Stored records:
========================================
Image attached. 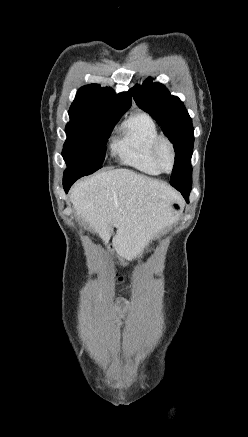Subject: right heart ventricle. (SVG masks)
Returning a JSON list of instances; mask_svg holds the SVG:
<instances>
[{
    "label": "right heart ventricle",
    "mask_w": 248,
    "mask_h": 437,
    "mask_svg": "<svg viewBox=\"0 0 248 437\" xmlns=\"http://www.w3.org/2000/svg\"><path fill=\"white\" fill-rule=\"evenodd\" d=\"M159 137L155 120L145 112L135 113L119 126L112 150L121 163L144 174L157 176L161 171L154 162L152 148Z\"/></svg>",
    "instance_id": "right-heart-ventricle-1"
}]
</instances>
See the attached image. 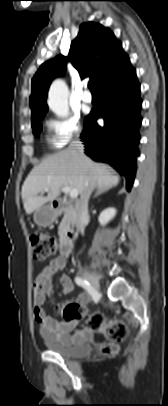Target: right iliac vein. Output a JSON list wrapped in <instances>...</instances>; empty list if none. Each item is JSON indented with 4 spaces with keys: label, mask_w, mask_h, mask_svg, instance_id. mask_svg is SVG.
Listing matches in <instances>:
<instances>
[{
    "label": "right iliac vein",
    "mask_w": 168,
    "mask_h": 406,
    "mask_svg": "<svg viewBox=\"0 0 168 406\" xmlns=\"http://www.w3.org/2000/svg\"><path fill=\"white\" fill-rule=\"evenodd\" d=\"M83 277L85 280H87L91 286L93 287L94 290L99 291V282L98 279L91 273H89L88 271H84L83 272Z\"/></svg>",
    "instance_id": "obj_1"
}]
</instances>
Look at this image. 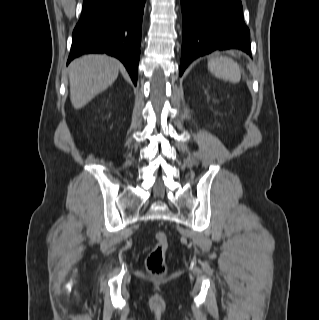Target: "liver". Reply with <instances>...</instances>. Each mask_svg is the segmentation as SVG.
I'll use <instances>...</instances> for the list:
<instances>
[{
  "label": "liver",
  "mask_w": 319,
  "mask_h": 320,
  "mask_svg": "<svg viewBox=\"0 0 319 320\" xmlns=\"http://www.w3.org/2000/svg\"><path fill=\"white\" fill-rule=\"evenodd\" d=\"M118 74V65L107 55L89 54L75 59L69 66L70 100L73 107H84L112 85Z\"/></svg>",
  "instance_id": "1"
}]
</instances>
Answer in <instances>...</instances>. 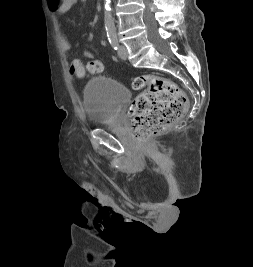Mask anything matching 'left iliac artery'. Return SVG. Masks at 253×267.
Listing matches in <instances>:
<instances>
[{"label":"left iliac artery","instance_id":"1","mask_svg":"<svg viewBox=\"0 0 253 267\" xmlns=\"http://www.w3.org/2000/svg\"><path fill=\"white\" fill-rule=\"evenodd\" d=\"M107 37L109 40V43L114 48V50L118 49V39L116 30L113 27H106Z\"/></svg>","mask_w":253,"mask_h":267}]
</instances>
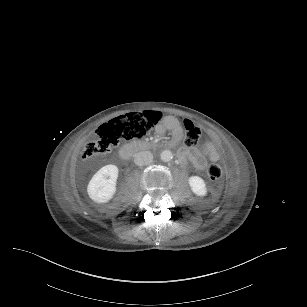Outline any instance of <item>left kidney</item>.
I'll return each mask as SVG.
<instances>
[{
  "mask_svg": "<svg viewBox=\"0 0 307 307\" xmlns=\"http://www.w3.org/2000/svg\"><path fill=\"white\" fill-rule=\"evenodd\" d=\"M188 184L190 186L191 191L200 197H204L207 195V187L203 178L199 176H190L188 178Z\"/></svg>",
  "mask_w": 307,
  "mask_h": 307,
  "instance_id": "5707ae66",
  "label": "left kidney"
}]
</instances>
========================================
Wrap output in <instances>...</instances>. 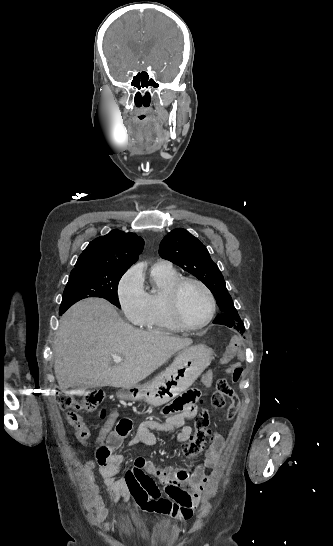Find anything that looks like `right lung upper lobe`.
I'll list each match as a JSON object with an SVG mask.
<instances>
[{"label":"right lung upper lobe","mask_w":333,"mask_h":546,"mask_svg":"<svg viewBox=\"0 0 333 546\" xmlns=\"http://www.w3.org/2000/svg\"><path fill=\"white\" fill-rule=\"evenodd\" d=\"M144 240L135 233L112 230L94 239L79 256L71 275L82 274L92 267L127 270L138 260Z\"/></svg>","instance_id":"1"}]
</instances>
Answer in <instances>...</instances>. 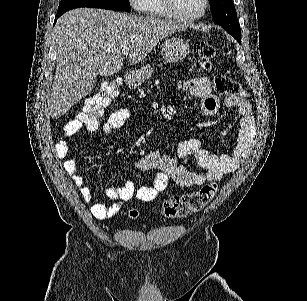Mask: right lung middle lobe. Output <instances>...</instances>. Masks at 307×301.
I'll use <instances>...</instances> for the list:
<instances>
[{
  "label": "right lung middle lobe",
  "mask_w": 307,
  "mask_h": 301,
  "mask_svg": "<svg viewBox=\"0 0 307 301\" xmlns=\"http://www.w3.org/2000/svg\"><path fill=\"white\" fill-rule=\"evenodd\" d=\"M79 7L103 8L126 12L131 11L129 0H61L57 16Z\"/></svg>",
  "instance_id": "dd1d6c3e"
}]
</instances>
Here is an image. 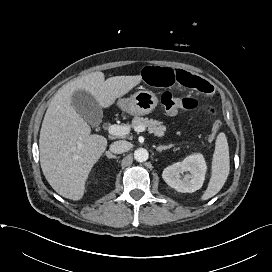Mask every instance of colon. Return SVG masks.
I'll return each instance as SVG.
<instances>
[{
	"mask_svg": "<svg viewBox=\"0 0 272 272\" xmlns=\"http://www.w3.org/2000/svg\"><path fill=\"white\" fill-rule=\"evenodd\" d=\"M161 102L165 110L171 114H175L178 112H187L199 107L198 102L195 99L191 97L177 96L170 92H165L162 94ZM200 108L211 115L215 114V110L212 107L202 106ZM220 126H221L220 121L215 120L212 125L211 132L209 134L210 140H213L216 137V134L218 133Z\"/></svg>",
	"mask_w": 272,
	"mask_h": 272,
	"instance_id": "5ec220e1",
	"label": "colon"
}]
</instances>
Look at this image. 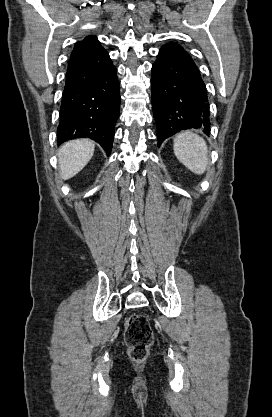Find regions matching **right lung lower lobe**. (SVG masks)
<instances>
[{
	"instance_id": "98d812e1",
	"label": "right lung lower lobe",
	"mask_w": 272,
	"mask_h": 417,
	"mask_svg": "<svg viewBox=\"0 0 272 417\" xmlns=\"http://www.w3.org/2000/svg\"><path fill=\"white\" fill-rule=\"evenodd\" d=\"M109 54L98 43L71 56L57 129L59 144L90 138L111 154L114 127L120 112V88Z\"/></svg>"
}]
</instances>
========================================
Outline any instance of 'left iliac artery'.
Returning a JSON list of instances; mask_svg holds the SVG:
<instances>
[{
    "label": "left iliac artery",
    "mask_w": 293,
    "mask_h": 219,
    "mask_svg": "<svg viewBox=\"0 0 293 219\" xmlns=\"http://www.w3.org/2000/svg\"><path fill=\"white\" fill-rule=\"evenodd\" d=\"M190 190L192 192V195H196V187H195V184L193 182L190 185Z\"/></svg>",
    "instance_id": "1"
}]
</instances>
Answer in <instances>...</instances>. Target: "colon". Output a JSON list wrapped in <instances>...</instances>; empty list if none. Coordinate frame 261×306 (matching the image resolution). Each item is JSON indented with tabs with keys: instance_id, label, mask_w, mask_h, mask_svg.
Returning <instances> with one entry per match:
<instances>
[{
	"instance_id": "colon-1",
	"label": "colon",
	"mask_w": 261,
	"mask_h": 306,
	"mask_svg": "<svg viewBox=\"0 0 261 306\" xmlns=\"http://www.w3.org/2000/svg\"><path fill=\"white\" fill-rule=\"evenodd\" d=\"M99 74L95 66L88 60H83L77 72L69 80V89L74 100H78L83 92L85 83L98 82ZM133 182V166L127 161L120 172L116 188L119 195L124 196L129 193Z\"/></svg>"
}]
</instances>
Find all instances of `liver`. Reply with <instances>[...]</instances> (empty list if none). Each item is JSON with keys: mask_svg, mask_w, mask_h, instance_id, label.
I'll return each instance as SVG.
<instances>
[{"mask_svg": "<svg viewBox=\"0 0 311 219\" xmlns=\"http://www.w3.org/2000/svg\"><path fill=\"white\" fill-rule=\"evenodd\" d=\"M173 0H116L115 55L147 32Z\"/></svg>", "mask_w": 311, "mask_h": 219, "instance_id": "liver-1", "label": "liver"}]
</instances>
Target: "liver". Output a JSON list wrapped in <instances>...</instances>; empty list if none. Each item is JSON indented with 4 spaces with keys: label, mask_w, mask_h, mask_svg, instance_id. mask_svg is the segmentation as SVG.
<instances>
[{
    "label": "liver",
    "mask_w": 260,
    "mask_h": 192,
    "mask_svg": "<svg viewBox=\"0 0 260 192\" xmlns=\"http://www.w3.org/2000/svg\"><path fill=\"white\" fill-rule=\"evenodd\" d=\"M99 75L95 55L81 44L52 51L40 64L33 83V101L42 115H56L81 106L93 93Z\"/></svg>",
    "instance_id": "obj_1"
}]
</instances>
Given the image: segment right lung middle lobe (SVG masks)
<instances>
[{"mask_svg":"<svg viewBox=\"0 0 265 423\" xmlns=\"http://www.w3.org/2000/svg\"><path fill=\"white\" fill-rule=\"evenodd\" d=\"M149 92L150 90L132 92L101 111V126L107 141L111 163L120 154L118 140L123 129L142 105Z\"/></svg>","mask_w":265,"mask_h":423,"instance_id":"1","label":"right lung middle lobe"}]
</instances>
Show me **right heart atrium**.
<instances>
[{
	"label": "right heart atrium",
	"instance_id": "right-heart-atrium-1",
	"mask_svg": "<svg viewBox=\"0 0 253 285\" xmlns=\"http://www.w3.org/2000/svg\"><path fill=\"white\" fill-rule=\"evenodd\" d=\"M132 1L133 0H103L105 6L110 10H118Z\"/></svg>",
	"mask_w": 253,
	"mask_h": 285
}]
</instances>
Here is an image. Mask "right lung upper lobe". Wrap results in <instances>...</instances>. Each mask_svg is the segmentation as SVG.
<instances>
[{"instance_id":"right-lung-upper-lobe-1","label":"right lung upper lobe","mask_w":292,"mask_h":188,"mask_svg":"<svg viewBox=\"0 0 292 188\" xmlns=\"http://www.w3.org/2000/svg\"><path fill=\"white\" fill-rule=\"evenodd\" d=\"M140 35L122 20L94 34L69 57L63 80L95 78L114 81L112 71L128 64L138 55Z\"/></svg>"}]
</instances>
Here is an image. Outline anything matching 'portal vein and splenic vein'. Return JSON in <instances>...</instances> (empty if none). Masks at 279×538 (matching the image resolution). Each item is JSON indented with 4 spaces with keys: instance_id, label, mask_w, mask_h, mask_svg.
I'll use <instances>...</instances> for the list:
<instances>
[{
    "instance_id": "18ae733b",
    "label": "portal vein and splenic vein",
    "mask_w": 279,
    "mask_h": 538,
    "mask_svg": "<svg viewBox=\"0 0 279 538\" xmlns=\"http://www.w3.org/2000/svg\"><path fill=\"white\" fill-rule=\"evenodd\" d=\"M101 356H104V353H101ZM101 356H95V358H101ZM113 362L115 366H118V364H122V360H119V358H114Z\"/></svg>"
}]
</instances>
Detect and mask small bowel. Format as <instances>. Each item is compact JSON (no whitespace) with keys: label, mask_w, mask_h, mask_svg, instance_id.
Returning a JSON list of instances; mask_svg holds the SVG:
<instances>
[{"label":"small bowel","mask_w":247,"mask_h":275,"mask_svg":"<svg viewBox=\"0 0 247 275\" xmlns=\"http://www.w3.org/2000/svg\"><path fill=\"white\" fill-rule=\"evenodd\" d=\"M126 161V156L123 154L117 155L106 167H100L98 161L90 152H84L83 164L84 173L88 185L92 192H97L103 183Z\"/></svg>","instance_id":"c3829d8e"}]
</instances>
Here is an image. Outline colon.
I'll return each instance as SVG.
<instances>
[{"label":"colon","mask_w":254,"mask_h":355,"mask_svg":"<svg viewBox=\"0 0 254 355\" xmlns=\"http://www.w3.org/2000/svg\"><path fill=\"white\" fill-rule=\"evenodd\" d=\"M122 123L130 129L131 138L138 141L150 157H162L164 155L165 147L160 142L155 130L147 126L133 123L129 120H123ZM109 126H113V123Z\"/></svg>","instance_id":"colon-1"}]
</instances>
========================================
◆ **WHAT THE TASK ASKS**
Please pull out every line of the records that contains the word "splenic", paying attention to case.

◆ **OUTPUT FOR THIS TASK**
Here is an image. Outline anything matching 'portal vein and splenic vein'. Return JSON in <instances>...</instances> (empty if none). Masks at 279×538 (matching the image resolution). Each item is JSON indented with 4 spaces with keys: instance_id, label, mask_w, mask_h, mask_svg.
    "label": "portal vein and splenic vein",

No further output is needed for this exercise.